The history of clothing begins 170,000 years ago. But the moment in time when fashion began and superseded functional clothing is harder to pinpoint. Wearing clothing to protect ourselves from the elements was a critical step in our evolution. Clothing was necessary for our physical survival. But fashion- the dressing of our bodies for ornamentation, status, identity, pleasure- satisfies deeper and more complex emotions. Even when we were naked we had a deep need for ornamentation, to “dress” our bodies; to enhance our sexual attractiveness; to give us an identity.  In primitive societies they used clothing, decoration and makeup as a means of creating binding social structures, and fashion codes and symbolic meanings were born from these early constructs. 

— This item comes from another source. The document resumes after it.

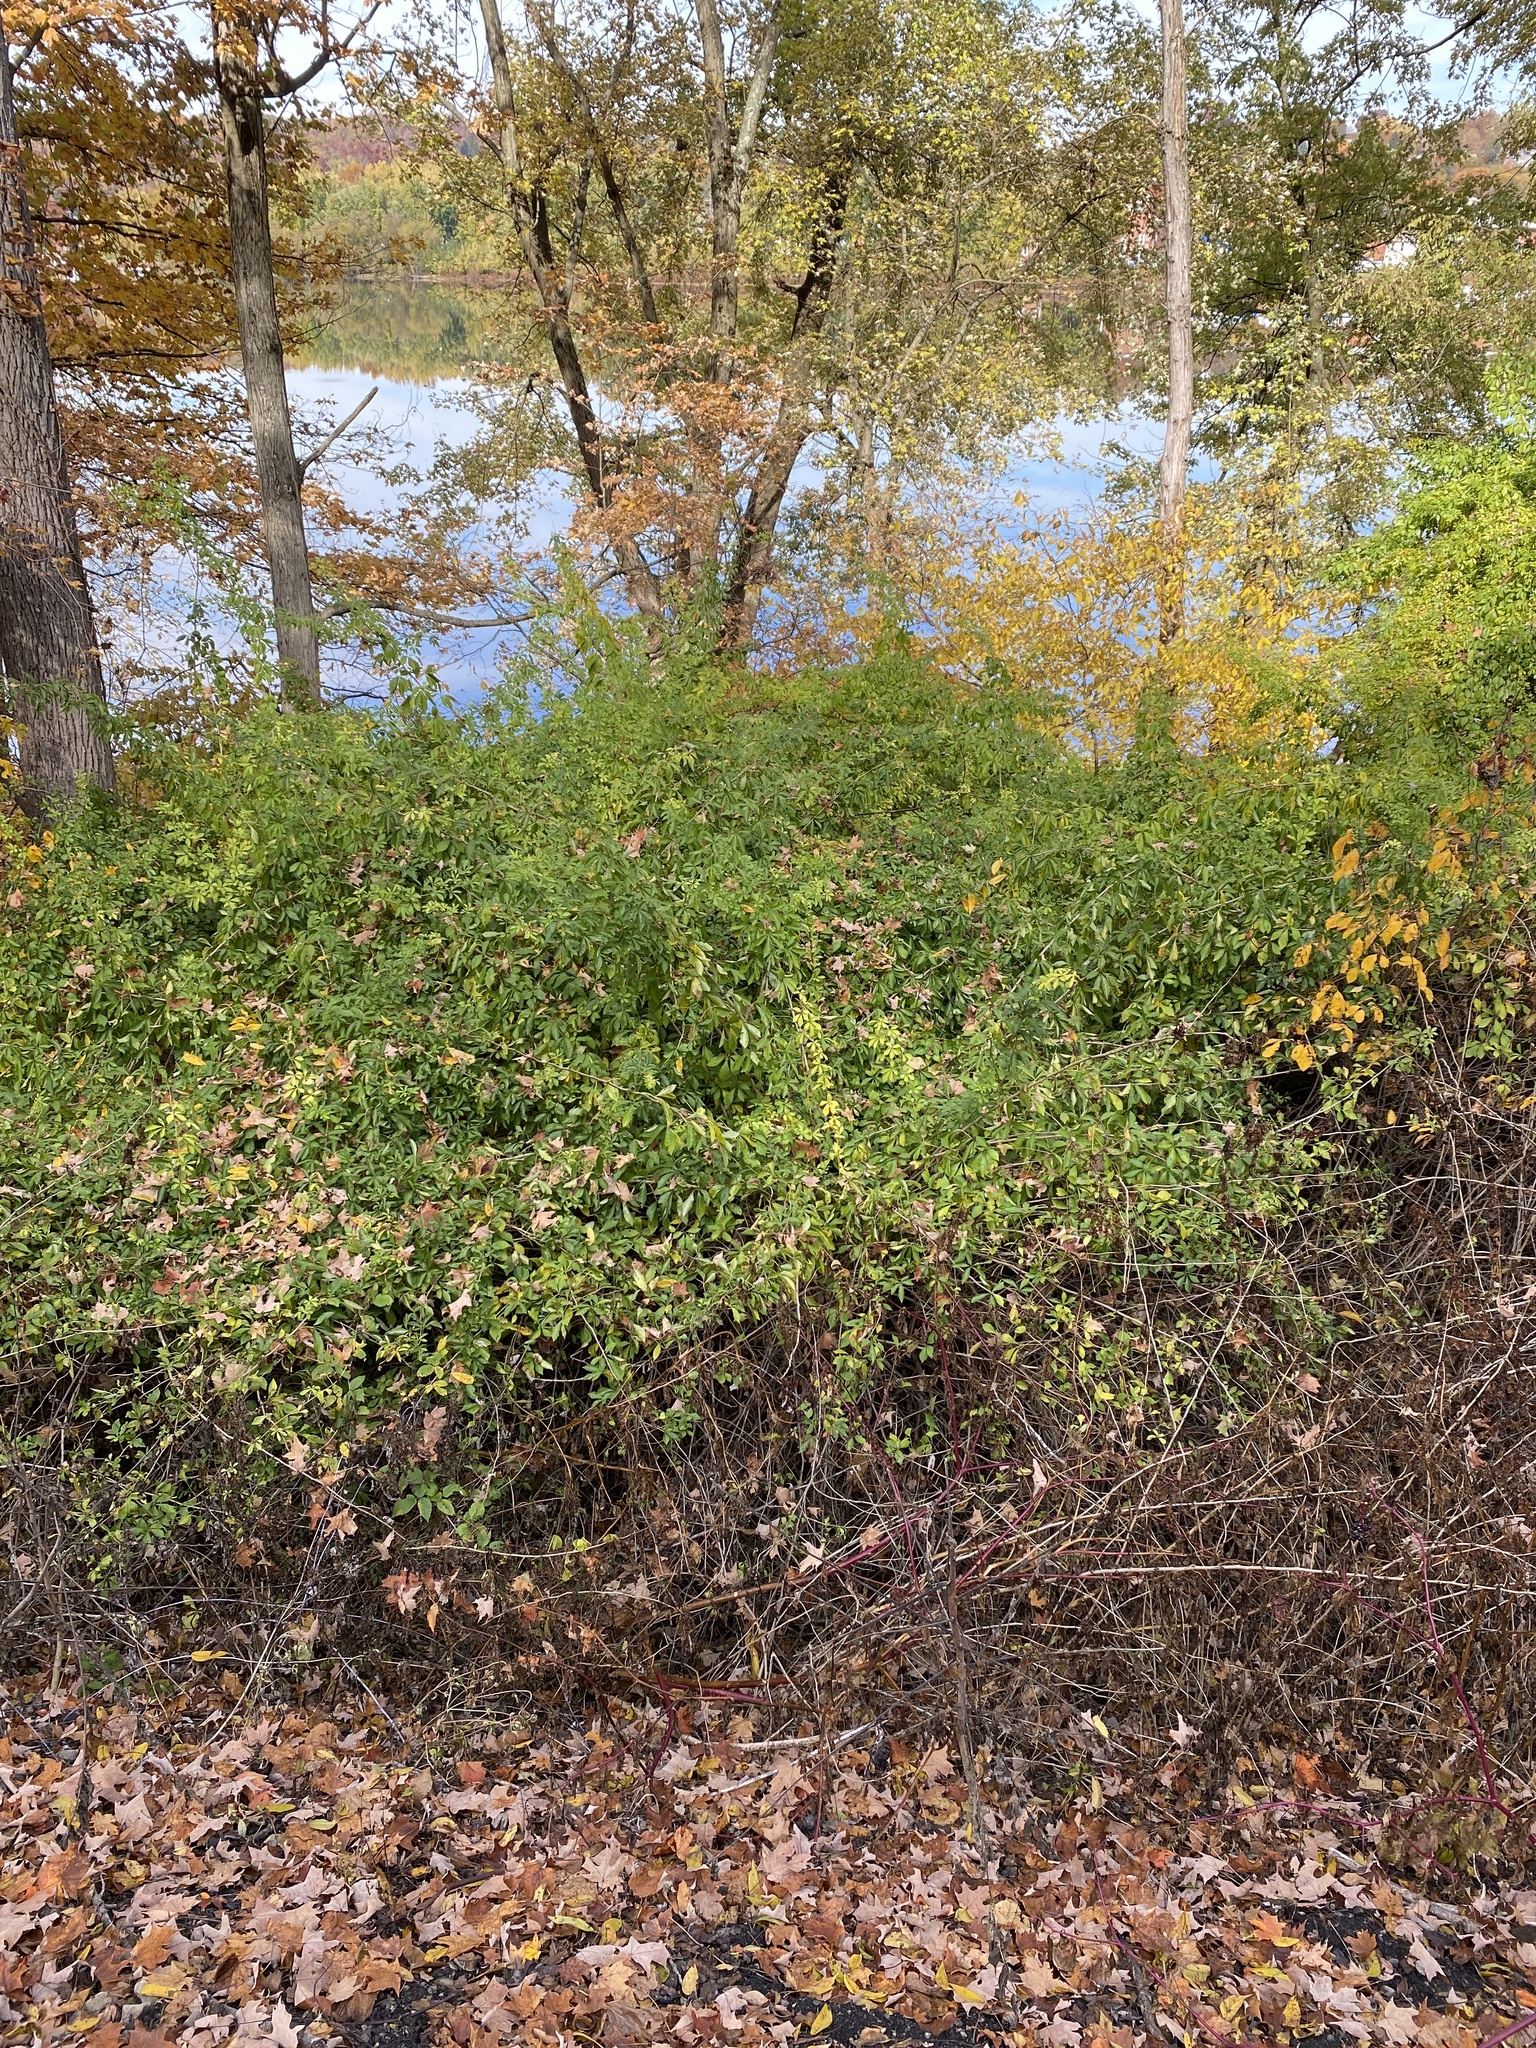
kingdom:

What this report has attempted to show is that these urges to dress our bodies for complex purposes led inevitably to the creation and supremacy of a fashion paradigm. The origins of the fashion industry are to be found in ancient civilizations where satisfying the needs of the ruling elites led to the employment of a small army of artisans and craftsmen. As technologies improved and trade expanded the rich and powerful could enjoy the finest clothing that befitted their rank and status Whole economies were powered by the desires of a privileged few.

These elites were also trendsetters. They were the arbiters of taste, but following them required wealth and leisure. For the majority clothing continued to be functional. We have to wait until the middle of the 20th century, when fashionable clothing became affordable for a rising middle class in both Europe and America, to see the first signs of the democratisation of fashion. Haute couture, as we saw, found a market earlier among the wealthy in Europe and the US and catered for that desire for exclusivity which always motivates those who dress for status and recognition.

What the paradigm of fashion has shown is that clothes are loaded with symbolic meaning both for the wearer and society at large. Fashion appeals to our emotional needs: for self-expression; for social acceptance; for sexual attractiveness; for identity and recognition. The 20th century was the period which saw the democratisation of fashion, the empowerment of women and their right to dress as they would like.  An interesting story within the overarching history of clothing and fashion is the profound influence of men in determining what girls and women could wear. Men´s changing notions of female sexual attractiveness and moral prescriptions of what constituted modesty, determined how women dressed regardless of rank or status. This largely ended when women entered the workplace, earned their own income and became the key market for the fashion industry.

In the 21st century fashion is now a major global industry, affecting the lives of the millions who work in it or the consumers who buy it. The industry permeates every aspect of our working lives and leisure time. This has both positive and negative consequences. For the majority being fashionable is now possible due to the ready availability of cheap, ready to wear clothing. For the environment and developing countries the picture is mixed. Producing cheap fashion has had a major impact on developing countries´ natural resources; the working conditions of textile and garment workers have also been a major concern.

Clothes have always told an important story about our evolution, civilisations and cultures. Clothes have revealed our past selves, in the same way the arts have. We should value this history for what it tells us about ourselves and times.  In our age the fashion industry reigns supreme. The paradigm of fashion is the winner for the foreseeable future.